Render every line of the records below as a Markdown table with two columns, Row and Record line. Number the rows in order and leave out any blank lines.

(Data entries)
****

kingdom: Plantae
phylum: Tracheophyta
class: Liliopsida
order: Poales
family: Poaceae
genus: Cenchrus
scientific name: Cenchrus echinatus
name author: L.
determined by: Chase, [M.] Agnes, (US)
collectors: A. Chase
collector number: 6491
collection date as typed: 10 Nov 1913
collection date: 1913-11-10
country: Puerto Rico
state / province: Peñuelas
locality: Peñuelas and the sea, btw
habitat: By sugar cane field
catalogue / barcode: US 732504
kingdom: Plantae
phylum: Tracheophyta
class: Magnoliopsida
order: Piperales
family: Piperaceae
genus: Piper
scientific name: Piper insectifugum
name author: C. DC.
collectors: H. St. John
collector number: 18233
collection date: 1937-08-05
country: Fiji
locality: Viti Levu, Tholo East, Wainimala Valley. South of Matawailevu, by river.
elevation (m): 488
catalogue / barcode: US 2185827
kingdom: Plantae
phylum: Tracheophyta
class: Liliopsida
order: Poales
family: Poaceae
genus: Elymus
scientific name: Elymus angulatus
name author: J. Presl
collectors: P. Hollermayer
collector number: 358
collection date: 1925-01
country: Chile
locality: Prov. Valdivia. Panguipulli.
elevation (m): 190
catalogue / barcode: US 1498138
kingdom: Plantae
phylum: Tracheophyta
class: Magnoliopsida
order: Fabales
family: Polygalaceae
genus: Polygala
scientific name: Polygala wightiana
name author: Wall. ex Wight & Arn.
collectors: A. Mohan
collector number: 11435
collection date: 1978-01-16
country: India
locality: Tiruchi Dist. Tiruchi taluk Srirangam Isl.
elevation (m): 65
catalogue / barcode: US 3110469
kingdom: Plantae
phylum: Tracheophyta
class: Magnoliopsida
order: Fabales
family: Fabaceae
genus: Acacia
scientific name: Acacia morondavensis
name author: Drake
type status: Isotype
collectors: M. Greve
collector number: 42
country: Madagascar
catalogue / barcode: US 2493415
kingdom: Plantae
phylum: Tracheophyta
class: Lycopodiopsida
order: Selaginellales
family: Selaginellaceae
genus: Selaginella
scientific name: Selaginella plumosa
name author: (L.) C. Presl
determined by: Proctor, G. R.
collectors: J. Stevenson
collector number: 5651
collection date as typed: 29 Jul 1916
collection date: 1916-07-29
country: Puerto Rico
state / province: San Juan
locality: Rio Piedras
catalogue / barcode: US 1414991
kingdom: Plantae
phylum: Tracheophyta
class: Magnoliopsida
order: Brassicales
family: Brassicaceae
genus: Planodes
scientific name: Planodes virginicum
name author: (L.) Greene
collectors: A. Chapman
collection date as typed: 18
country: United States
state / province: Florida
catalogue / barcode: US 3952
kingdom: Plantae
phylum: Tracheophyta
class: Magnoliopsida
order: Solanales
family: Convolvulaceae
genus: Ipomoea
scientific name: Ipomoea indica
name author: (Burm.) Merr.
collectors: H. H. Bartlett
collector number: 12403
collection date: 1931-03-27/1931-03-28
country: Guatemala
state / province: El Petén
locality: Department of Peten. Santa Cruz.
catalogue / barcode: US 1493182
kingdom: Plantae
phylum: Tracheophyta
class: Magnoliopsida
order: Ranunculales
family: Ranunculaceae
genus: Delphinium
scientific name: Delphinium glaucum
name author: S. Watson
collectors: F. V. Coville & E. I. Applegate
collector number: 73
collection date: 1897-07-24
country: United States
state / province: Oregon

****

-- Result of this exercise --
| Row | Record line |
|---|---|
| 1 | kingdom: Plantae |
| 2 | phylum: Tracheophyta |
| 3 | class: Liliopsida |
| 4 | order: Poales |
| 5 | family: Poaceae |
| 6 | genus: Cenchrus |
| 7 | scientific name: Cenchrus echinatus |
| 8 | name author: L. |
| 9 | determined by: Chase, [M.] Agnes, (US) |
| 10 | collectors: A. Chase |
| 11 | collector number: 6491 |
| 12 | collection date as typed: 10 Nov 1913 |
| 13 | collection date: 1913-11-10 |
| 14 | country: Puerto Rico |
| 15 | state / province: Peñuelas |
| 16 | locality: Peñuelas and the sea, btw |
| 17 | habitat: By sugar cane field |
| 18 | catalogue / barcode: US 732504 |
| 19 | kingdom: Plantae |
| 20 | phylum: Tracheophyta |
| 21 | class: Magnoliopsida |
| 22 | order: Piperales |
| 23 | family: Piperaceae |
| 24 | genus: Piper |
| 25 | scientific name: Piper insectifugum |
| 26 | name author: C. DC. |
| 27 | collectors: H. St. John |
| 28 | collector number: 18233 |
| 29 | collection date: 1937-08-05 |
| 30 | country: Fiji |
| 31 | locality: Viti Levu, Tholo East, Wainimala Valley. South of Matawailevu, by river. |
| 32 | elevation (m): 488 |
| 33 | catalogue / barcode: US 2185827 |
| 34 | kingdom: Plantae |
| 35 | phylum: Tracheophyta |
| 36 | class: Liliopsida |
| 37 | order: Poales |
| 38 | family: Poaceae |
| 39 | genus: Elymus |
| 40 | scientific name: Elymus angulatus |
| 41 | name author: J. Presl |
| 42 | collectors: P. Hollermayer |
| 43 | collector number: 358 |
| 44 | collection date: 1925-01 |
| 45 | country: Chile |
| 46 | locality: Prov. Valdivia. Panguipulli. |
| 47 | elevation (m): 190 |
| 48 | catalogue / barcode: US 1498138 |
| 49 | kingdom: Plantae |
| 50 | phylum: Tracheophyta |
| 51 | class: Magnoliopsida |
| 52 | order: Fabales |
| 53 | family: Polygalaceae |
| 54 | genus: Polygala |
| 55 | scientific name: Polygala wightiana |
| 56 | name author: Wall. ex Wight & Arn. |
| 57 | collectors: A. Mohan |
| 58 | collector number: 11435 |
| 59 | collection date: 1978-01-16 |
| 60 | country: India |
| 61 | locality: Tiruchi Dist. Tiruchi taluk Srirangam Isl. |
| 62 | elevation (m): 65 |
| 63 | catalogue / barcode: US 3110469 |
| 64 | kingdom: Plantae |
| 65 | phylum: Tracheophyta |
| 66 | class: Magnoliopsida |
| 67 | order: Fabales |
| 68 | family: Fabaceae |
| 69 | genus: Acacia |
| 70 | scientific name: Acacia morondavensis |
| 71 | name author: Drake |
| 72 | type status: Isotype |
| 73 | collectors: M. Greve |
| 74 | collector number: 42 |
| 75 | country: Madagascar |
| 76 | catalogue / barcode: US 2493415 |
| 77 | kingdom: Plantae |
| 78 | phylum: Tracheophyta |
| 79 | class: Lycopodiopsida |
| 80 | order: Selaginellales |
| 81 | family: Selaginellaceae |
| 82 | genus: Selaginella |
| 83 | scientific name: Selaginella plumosa |
| 84 | name author: (L.) C. Presl |
| 85 | determined by: Proctor, G. R. |
| 86 | collectors: J. Stevenson |
| 87 | collector number: 5651 |
| 88 | collection date as typed: 29 Jul 1916 |
| 89 | collection date: 1916-07-29 |
| 90 | country: Puerto Rico |
| 91 | state / province: San Juan |
| 92 | locality: Rio Piedras |
| 93 | catalogue / barcode: US 1414991 |
| 94 | kingdom: Plantae |
| 95 | phylum: Tracheophyta |
| 96 | class: Magnoliopsida |
| 97 | order: Brassicales |
| 98 | family: Brassicaceae |
| 99 | genus: Planodes |
| 100 | scientific name: Planodes virginicum |
| 101 | name author: (L.) Greene |
| 102 | collectors: A. Chapman |
| 103 | collection date as typed: 18 |
| 104 | country: United States |
| 105 | state / province: Florida |
| 106 | catalogue / barcode: US 3952 |
| 107 | kingdom: Plantae |
| 108 | phylum: Tracheophyta |
| 109 | class: Magnoliopsida |
| 110 | order: Solanales |
| 111 | family: Convolvulaceae |
| 112 | genus: Ipomoea |
| 113 | scientific name: Ipomoea indica |
| 114 | name author: (Burm.) Merr. |
| 115 | collectors: H. H. Bartlett |
| 116 | collector number: 12403 |
| 117 | collection date: 1931-03-27/1931-03-28 |
| 118 | country: Guatemala |
| 119 | state / province: El Petén |
| 120 | locality: Department of Peten. Santa Cruz. |
| 121 | catalogue / barcode: US 1493182 |
| 122 | kingdom: Plantae |
| 123 | phylum: Tracheophyta |
| 124 | class: Magnoliopsida |
| 125 | order: Ranunculales |
| 126 | family: Ranunculaceae |
| 127 | genus: Delphinium |
| 128 | scientific name: Delphinium glaucum |
| 129 | name author: S. Watson |
| 130 | collectors: F. V. Coville & E. I. Applegate |
| 131 | collector number: 73 |
| 132 | collection date: 1897-07-24 |
| 133 | country: United States |
| 134 | state / province: Oregon |